Report back every line below that carries the word "assign".
━━━━━━━━━━━━━━━━
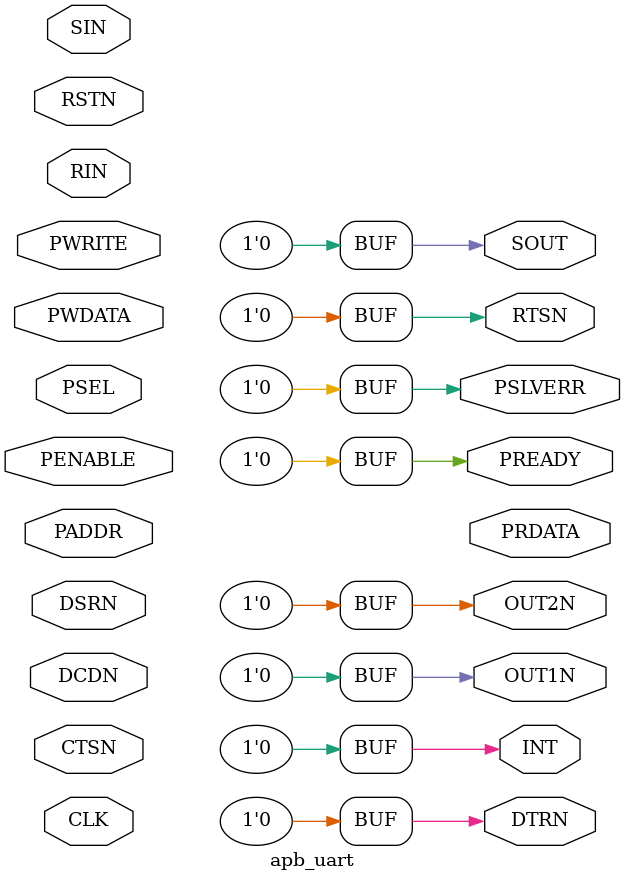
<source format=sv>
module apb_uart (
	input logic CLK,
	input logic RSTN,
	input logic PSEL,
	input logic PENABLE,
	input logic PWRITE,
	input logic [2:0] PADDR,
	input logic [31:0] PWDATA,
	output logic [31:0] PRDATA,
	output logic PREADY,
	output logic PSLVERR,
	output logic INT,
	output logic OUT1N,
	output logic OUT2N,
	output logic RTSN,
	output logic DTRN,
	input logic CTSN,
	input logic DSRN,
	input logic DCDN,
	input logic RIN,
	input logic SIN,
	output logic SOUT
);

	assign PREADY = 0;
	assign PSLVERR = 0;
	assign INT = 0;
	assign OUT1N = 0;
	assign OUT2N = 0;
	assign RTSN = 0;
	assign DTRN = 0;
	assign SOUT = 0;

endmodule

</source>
━━━━━━━━━━━━━━━━
Solution to this problem>
	assign PREADY = 0;
	assign PSLVERR = 0;
	assign INT = 0;
	assign OUT1N = 0;
	assign OUT2N = 0;
	assign RTSN = 0;
	assign DTRN = 0;
	assign SOUT = 0;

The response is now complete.